**Dataset entries:**
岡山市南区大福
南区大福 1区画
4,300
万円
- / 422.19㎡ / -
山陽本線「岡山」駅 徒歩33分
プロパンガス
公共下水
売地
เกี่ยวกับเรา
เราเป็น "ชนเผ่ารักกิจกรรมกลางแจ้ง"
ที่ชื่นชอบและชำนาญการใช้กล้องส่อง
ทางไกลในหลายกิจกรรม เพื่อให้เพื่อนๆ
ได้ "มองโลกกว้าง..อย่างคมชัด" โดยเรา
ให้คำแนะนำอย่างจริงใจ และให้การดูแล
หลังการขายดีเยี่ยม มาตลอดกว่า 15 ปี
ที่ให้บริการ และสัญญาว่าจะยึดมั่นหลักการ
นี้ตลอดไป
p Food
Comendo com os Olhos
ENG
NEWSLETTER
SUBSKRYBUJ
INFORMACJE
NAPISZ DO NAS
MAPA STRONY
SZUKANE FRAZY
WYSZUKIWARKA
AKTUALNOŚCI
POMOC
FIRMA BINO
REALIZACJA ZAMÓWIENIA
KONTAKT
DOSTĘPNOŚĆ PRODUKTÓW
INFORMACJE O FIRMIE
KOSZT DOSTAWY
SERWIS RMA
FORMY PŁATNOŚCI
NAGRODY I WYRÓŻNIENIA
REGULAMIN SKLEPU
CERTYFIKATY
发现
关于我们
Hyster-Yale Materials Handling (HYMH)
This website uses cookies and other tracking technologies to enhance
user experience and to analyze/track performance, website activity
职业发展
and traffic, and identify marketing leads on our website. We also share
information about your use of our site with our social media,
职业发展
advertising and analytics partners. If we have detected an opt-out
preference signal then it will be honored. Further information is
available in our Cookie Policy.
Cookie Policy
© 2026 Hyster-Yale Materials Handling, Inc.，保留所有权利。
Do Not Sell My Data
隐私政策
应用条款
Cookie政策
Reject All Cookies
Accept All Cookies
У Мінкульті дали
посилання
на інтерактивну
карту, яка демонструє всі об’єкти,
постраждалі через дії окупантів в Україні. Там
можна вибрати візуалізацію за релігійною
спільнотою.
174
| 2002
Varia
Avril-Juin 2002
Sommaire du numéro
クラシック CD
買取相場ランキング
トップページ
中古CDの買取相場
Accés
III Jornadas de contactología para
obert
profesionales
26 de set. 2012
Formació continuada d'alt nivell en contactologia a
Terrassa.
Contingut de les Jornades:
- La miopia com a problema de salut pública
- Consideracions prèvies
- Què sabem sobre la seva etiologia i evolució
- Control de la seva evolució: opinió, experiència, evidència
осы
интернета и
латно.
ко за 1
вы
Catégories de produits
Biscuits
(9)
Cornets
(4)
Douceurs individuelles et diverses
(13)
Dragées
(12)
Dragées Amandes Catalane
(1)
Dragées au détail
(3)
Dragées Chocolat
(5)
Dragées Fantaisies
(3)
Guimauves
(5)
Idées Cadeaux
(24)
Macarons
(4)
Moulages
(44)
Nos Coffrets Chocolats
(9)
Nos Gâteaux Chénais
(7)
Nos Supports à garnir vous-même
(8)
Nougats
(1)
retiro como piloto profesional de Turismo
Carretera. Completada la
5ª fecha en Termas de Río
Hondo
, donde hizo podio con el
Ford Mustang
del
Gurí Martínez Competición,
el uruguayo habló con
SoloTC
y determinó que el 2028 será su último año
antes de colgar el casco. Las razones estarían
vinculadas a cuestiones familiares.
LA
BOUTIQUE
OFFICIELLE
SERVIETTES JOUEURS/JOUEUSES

**Directive:** Quote exactly the first line of the entries and every line after it, stopping with the line that contains "Reject All Cookies".

**Answer for the task:**
岡山市南区大福
南区大福 1区画
4,300
万円
- / 422.19㎡ / -
山陽本線「岡山」駅 徒歩33分
プロパンガス
公共下水
売地
เกี่ยวกับเรา
เราเป็น "ชนเผ่ารักกิจกรรมกลางแจ้ง"
ที่ชื่นชอบและชำนาญการใช้กล้องส่อง
ทางไกลในหลายกิจกรรม เพื่อให้เพื่อนๆ
ได้ "มองโลกกว้าง..อย่างคมชัด" โดยเรา
ให้คำแนะนำอย่างจริงใจ และให้การดูแล
หลังการขายดีเยี่ยม มาตลอดกว่า 15 ปี
ที่ให้บริการ และสัญญาว่าจะยึดมั่นหลักการ
นี้ตลอดไป
p Food
Comendo com os Olhos
ENG
NEWSLETTER
SUBSKRYBUJ
INFORMACJE
NAPISZ DO NAS
MAPA STRONY
SZUKANE FRAZY
WYSZUKIWARKA
AKTUALNOŚCI
POMOC
FIRMA BINO
REALIZACJA ZAMÓWIENIA
KONTAKT
DOSTĘPNOŚĆ PRODUKTÓW
INFORMACJE O FIRMIE
KOSZT DOSTAWY
SERWIS RMA
FORMY PŁATNOŚCI
NAGRODY I WYRÓŻNIENIA
REGULAMIN SKLEPU
CERTYFIKATY
发现
关于我们
Hyster-Yale Materials Handling (HYMH)
This website uses cookies and other tracking technologies to enhance
user experience and to analyze/track performance, website activity
职业发展
and traffic, and identify marketing leads on our website. We also share
information about your use of our site with our social media,
职业发展
advertising and analytics partners. If we have detected an opt-out
preference signal then it will be honored. Further information is
available in our Cookie Policy.
Cookie Policy
© 2026 Hyster-Yale Materials Handling, Inc.，保留所有权利。
Do Not Sell My Data
隐私政策
应用条款
Cookie政策
Reject All Cookies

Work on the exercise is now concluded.